ACTIVITY
After reading the data below, copy out every line that contains the word "abandono".

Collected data
###

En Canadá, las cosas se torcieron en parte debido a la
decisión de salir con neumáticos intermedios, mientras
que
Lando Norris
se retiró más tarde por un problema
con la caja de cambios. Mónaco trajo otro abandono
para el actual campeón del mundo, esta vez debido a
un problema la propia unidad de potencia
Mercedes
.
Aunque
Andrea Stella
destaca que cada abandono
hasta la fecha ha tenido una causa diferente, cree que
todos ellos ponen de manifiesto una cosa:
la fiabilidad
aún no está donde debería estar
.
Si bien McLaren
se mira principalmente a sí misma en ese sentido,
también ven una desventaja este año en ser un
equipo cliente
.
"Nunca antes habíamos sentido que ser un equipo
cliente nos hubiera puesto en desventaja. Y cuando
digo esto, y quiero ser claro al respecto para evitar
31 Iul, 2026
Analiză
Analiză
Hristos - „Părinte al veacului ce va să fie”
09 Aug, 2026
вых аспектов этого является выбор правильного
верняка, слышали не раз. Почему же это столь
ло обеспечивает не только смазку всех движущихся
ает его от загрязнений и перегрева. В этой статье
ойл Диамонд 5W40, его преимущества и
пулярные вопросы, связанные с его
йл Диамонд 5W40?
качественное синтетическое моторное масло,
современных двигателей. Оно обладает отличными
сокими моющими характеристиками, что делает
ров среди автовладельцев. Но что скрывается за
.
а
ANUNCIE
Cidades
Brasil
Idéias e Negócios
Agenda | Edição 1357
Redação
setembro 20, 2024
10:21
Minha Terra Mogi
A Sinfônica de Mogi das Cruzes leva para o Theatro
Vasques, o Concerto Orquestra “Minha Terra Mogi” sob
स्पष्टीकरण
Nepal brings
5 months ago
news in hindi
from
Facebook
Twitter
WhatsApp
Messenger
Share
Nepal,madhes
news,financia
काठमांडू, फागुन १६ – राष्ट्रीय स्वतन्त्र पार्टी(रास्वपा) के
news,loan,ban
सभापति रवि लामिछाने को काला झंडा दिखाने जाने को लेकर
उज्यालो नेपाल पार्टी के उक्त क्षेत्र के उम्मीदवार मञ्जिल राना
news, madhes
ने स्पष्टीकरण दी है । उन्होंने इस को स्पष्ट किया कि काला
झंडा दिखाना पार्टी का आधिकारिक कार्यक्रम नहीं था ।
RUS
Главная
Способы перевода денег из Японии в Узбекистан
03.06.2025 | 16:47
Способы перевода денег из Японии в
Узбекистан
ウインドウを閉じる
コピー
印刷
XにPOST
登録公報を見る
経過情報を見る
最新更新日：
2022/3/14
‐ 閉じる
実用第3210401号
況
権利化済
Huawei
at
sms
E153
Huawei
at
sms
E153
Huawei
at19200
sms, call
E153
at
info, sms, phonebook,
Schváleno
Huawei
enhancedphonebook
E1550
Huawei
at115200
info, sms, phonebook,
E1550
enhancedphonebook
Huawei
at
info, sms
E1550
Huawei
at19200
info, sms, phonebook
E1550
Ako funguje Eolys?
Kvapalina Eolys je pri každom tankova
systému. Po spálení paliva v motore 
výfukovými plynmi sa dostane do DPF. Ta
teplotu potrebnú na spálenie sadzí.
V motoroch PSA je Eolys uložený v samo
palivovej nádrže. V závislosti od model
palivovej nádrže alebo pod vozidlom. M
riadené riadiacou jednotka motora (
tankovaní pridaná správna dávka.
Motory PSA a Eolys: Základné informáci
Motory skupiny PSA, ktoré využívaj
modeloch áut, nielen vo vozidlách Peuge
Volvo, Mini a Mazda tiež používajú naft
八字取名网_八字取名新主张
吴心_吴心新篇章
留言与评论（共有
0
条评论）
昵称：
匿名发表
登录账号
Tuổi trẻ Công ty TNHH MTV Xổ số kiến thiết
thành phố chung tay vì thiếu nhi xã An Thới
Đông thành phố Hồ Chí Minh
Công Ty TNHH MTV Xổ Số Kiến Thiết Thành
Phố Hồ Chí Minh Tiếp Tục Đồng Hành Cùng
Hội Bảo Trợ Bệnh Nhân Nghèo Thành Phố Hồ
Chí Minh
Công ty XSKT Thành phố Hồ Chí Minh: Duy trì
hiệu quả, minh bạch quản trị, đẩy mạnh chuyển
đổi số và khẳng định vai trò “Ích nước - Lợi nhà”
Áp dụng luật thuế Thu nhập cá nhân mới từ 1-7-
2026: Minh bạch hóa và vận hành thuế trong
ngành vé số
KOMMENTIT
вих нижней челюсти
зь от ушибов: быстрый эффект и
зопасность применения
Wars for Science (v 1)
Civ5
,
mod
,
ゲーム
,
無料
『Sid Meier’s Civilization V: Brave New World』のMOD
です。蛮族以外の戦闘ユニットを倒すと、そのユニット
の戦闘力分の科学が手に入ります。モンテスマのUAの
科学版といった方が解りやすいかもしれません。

###

OUTPUT FOR THIS TASK
con la caja de cambios. Mónaco trajo otro abandono
destaca que cada abandono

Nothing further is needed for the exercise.